To do: Report every line in the items below that contains the word "reply", copying each one in full. Case counts.

Data records
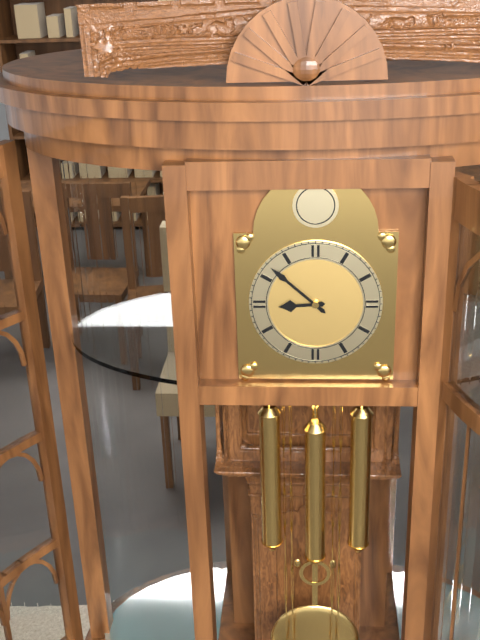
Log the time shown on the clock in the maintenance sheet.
8:52
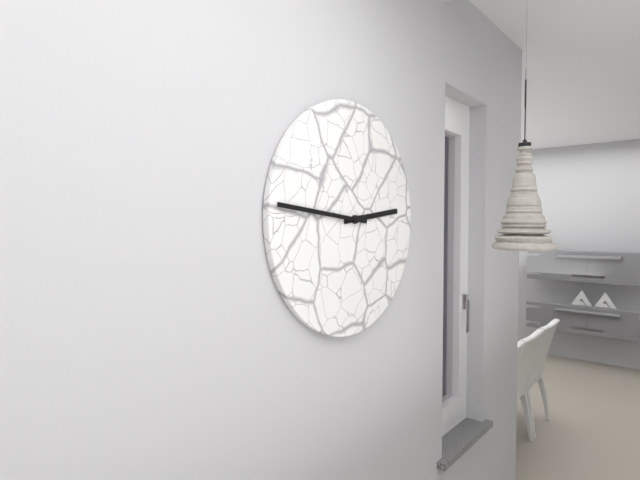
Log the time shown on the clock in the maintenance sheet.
2:46
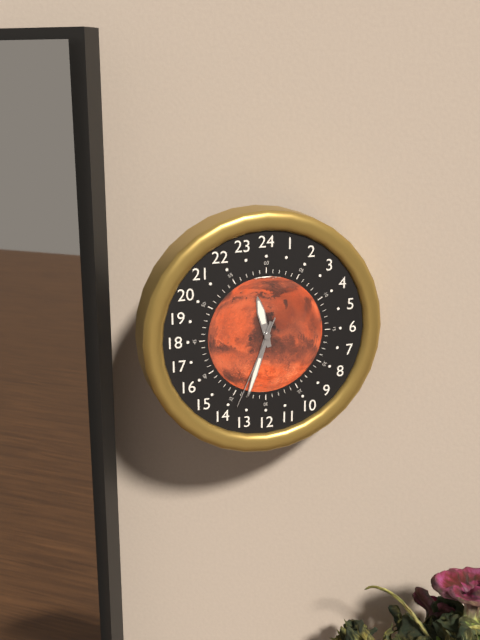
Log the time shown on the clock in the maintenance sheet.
11:33:34
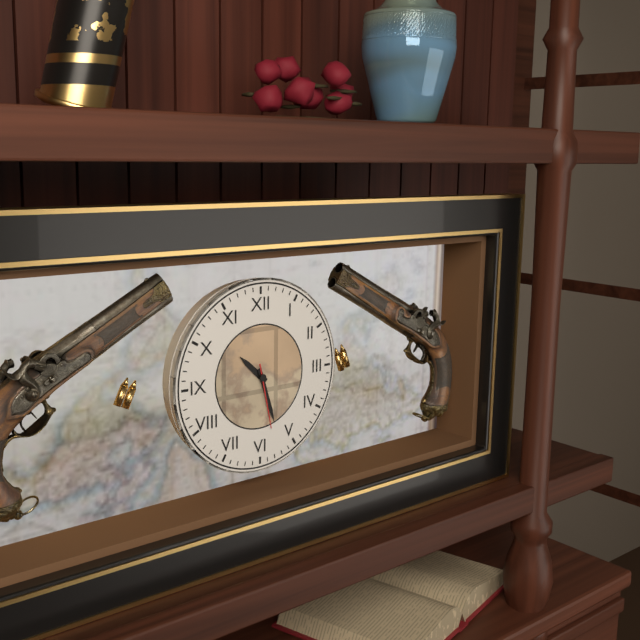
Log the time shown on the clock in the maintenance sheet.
10:27:28
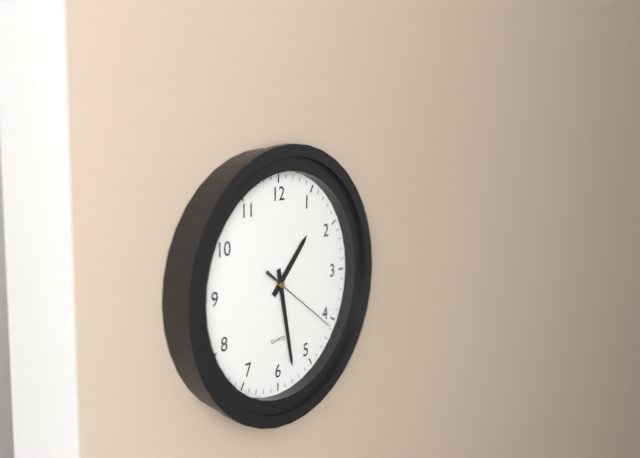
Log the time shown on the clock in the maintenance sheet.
1:28:21
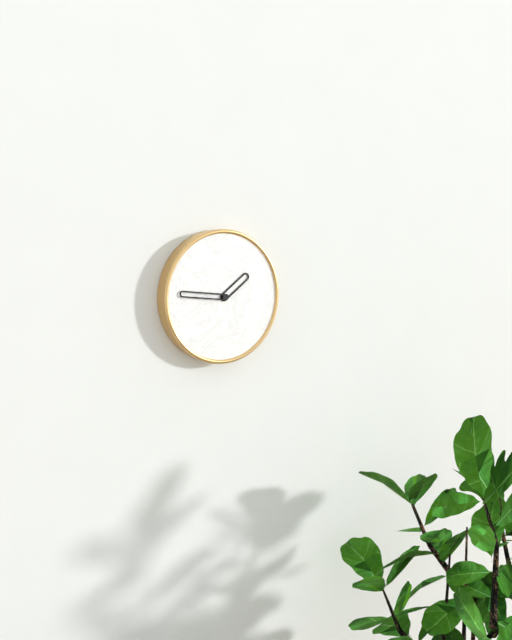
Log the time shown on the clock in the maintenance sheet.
1:46
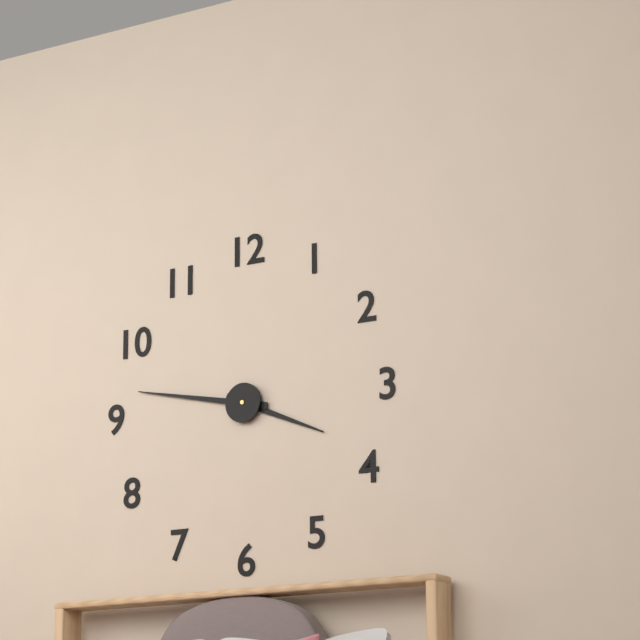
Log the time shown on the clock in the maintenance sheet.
3:47
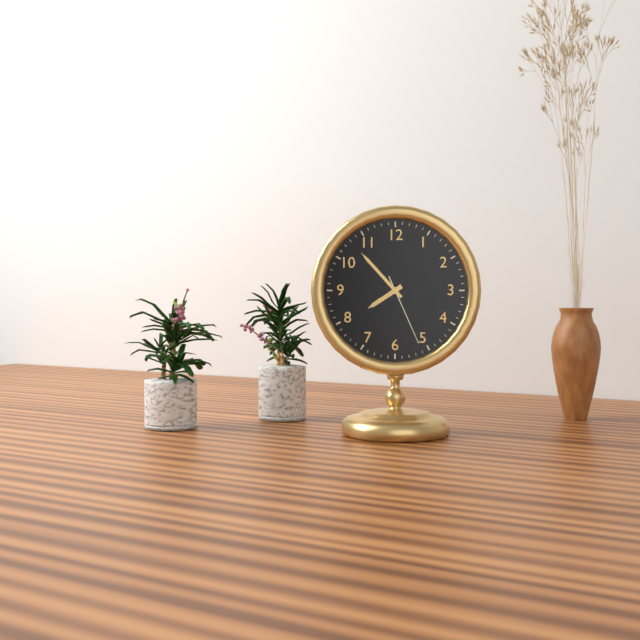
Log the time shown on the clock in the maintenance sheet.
7:53:26
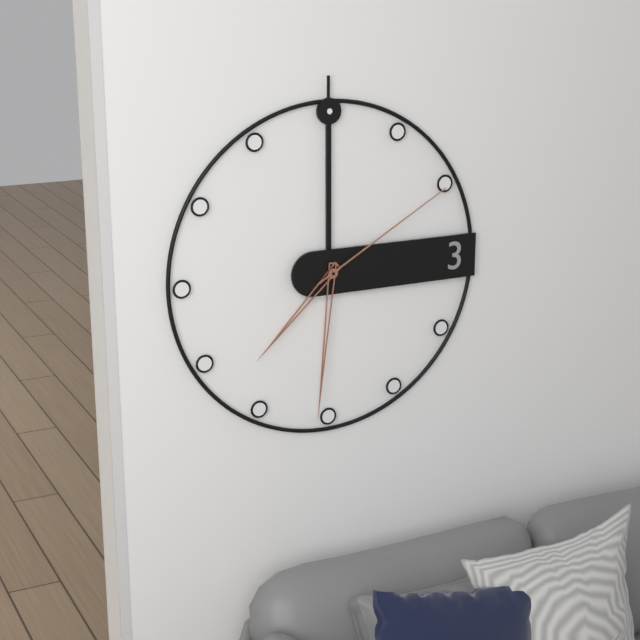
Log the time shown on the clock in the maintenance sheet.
7:31:10
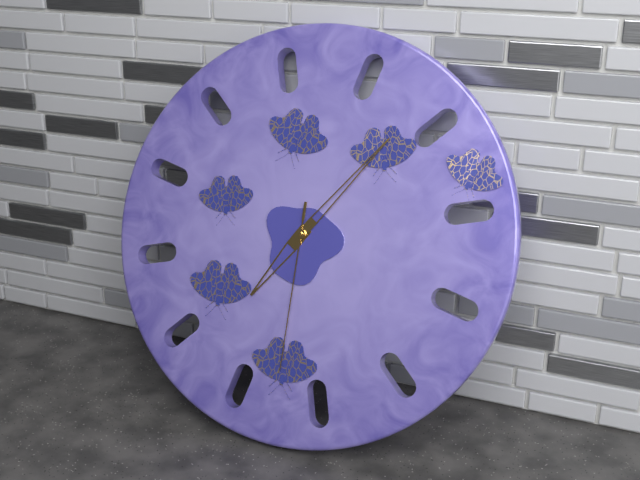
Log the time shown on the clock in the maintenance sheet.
7:06:30
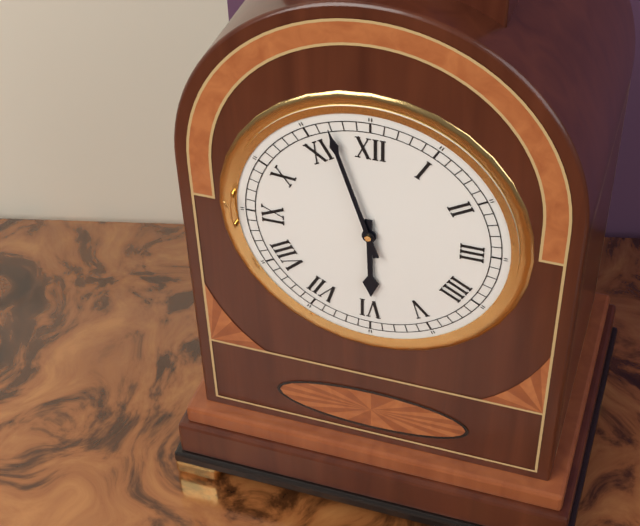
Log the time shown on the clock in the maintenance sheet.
5:57
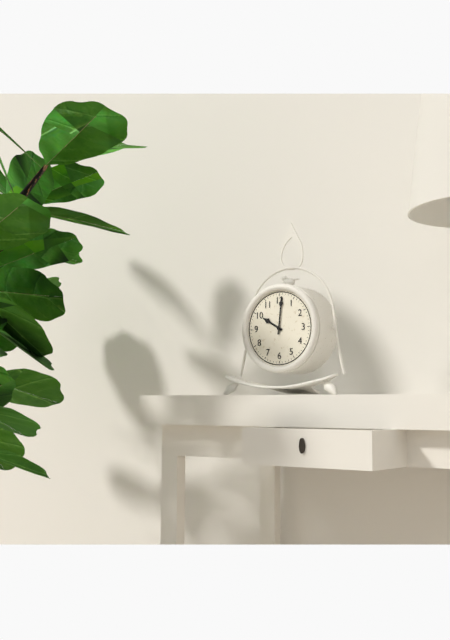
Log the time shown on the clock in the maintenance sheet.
10:01
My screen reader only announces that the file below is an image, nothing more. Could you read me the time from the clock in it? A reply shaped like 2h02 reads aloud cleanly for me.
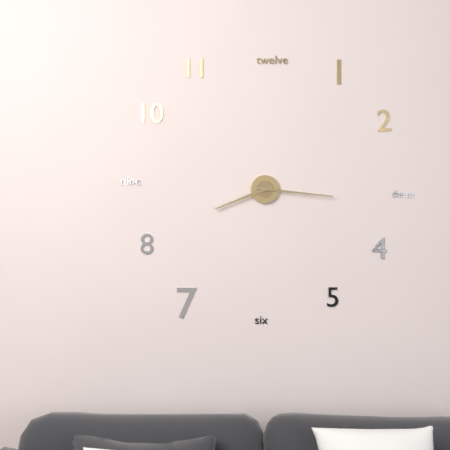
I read 8h16
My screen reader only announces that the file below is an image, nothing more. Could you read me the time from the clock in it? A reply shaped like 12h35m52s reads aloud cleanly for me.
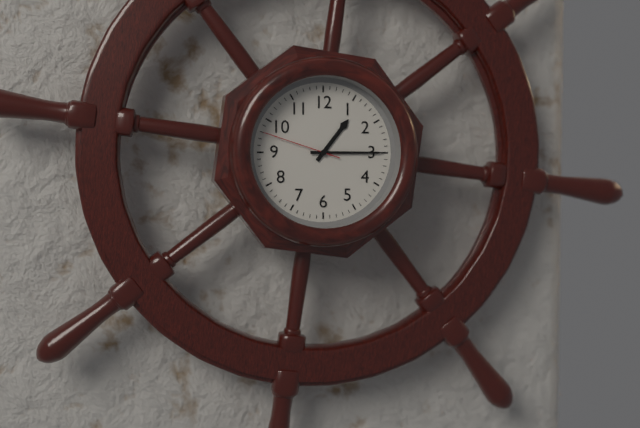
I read 1h15m48s
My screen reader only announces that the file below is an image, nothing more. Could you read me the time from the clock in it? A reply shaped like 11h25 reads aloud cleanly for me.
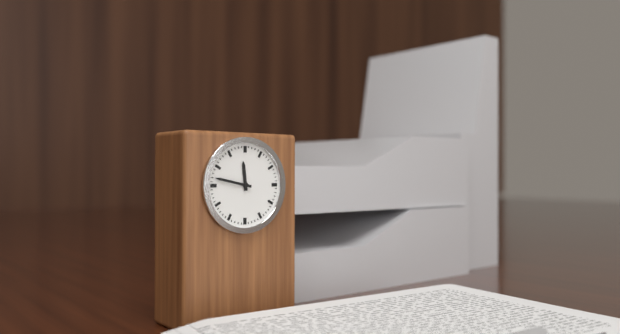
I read 11h47
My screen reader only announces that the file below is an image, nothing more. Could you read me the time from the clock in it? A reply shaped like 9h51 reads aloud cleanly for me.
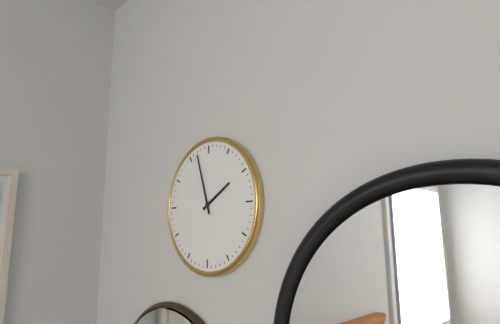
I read 1h57
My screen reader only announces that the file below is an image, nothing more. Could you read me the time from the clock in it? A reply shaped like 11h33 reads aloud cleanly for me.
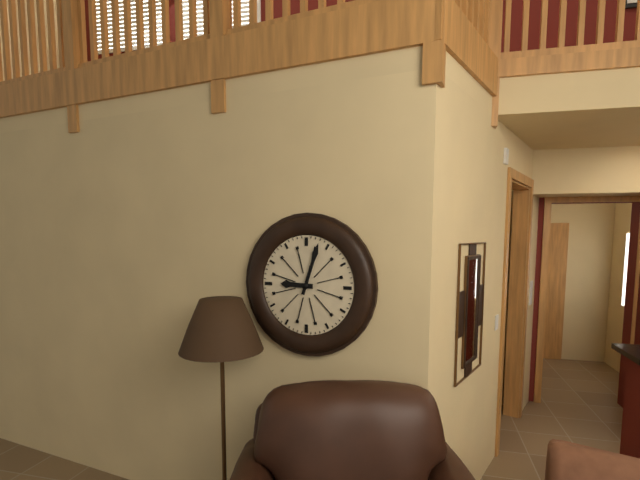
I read 9h03
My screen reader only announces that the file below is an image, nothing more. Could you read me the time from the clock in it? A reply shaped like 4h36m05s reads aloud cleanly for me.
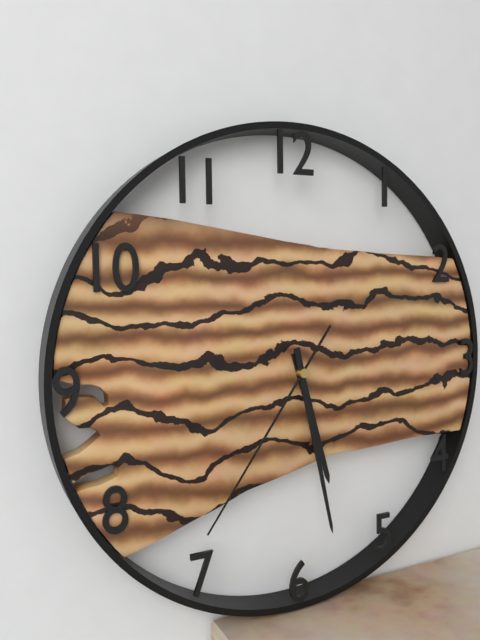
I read 5h28m36s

Exercise solution:
My screen reader only announces that the file below is an image, nothing more. Could you read me the time from the clock in it? A reply shaped like 2h02 reads aloud cleanly for me.
My screen reader only announces that the file below is an image, nothing more. Could you read me the time from the clock in it? A reply shaped like 12h35m52s reads aloud cleanly for me.
My screen reader only announces that the file below is an image, nothing more. Could you read me the time from the clock in it? A reply shaped like 11h25 reads aloud cleanly for me.
My screen reader only announces that the file below is an image, nothing more. Could you read me the time from the clock in it? A reply shaped like 9h51 reads aloud cleanly for me.
My screen reader only announces that the file below is an image, nothing more. Could you read me the time from the clock in it? A reply shaped like 11h33 reads aloud cleanly for me.
My screen reader only announces that the file below is an image, nothing more. Could you read me the time from the clock in it? A reply shaped like 4h36m05s reads aloud cleanly for me.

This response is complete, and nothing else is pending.